France backs off plans for carbon tax

Thibault Leroux

PARIS (AP) — France backed down Tuesday from a plan to tax carbon dioxide emissions that had been a central plank of President Nicolas Sarkozy’s push for a more prominent role in the global fight against climate change.

The plan, launched by Sarkozy with much fanfare last September, has been on the back burner since being ruled unconstitutional in December.
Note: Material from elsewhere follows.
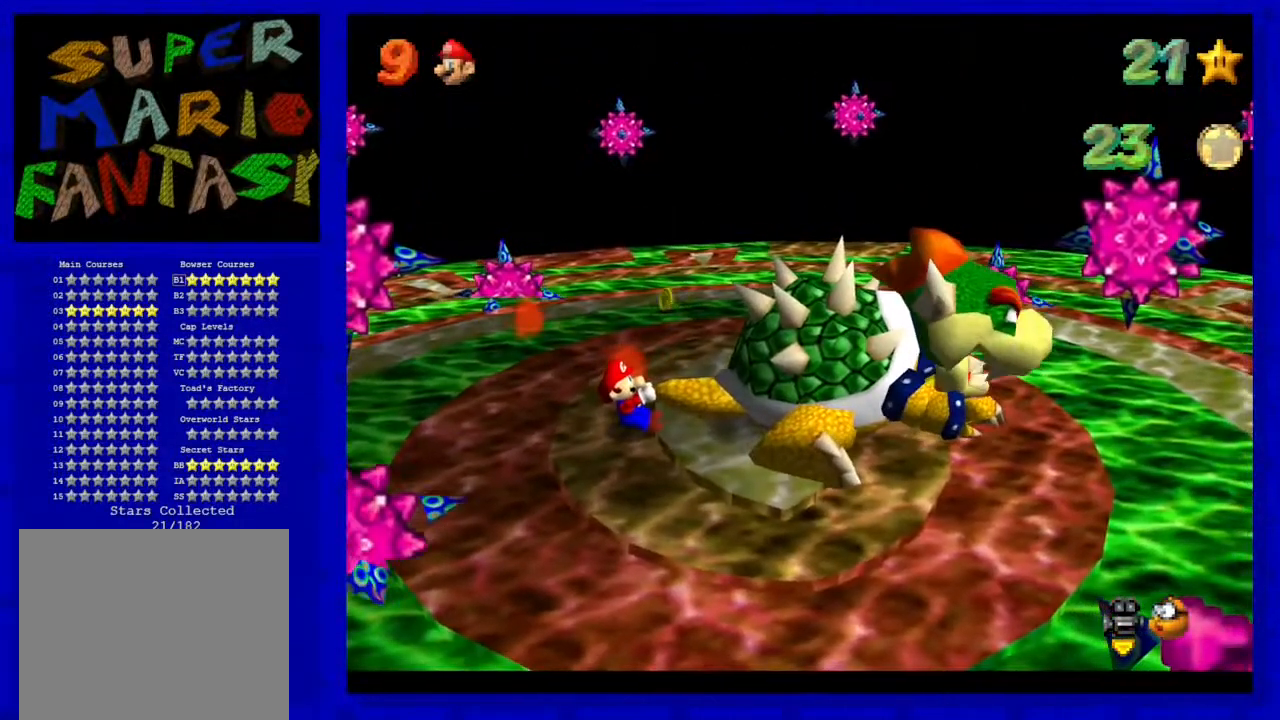
{"buttons": [], "left_stick": "up-right", "events": [[17, "left_stick", "left"], [200, "left_stick", "down"], [350, "left_stick", "right"], [417, "left_stick", "up-right"]]}
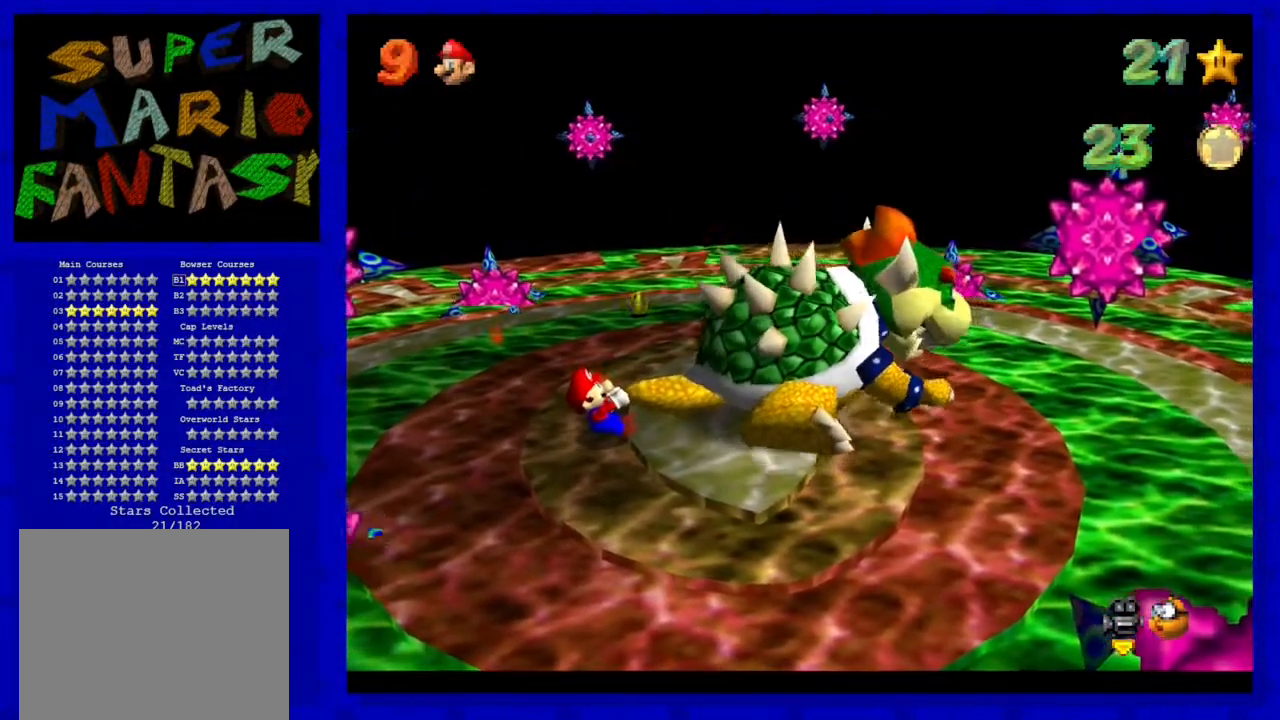
{"buttons": [], "left_stick": "up-left", "events": [[33, "left_stick", "up-left"], [133, "left_stick", "down-left"], [267, "left_stick", "down-right"], [317, "left_stick", "up-right"], [483, "left_stick", "up-left"]]}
Sarkozy’s government had insisted a reworked tax would nonetheless go into force by July.

Leading conservative legislator Jean-Francois Cope said after meeting the prime minister that they agreed that any carbon tax “would be Europe-wide or not (exist) at all,” instead of being a French-only tax.

Prime Minister Francois Fillon’s office said in a statement later Tuesday that the government would request that the European Commission accelerate plans to harmonize environmental taxation across the continent.

The tax had been part of France’s plan to meet its pledge to reduce its greenhouse gas emissions fourfold from 1990 levels by 2050. Some environmental groups criticized the tax as not strict enough.

Many within Sarkozy’s own conservative party criticized the tax, arguing that it would disadvantage French companies compared to European rivals.

The decision to back down on a headline reform that Sarkozy had once compared to decolonization and the repeal of the death penalty comes two days after the president’s UMP party suffered a stinging defeat in regional elections.

France’s business lobby applauded the government’s withdrawal of the plan.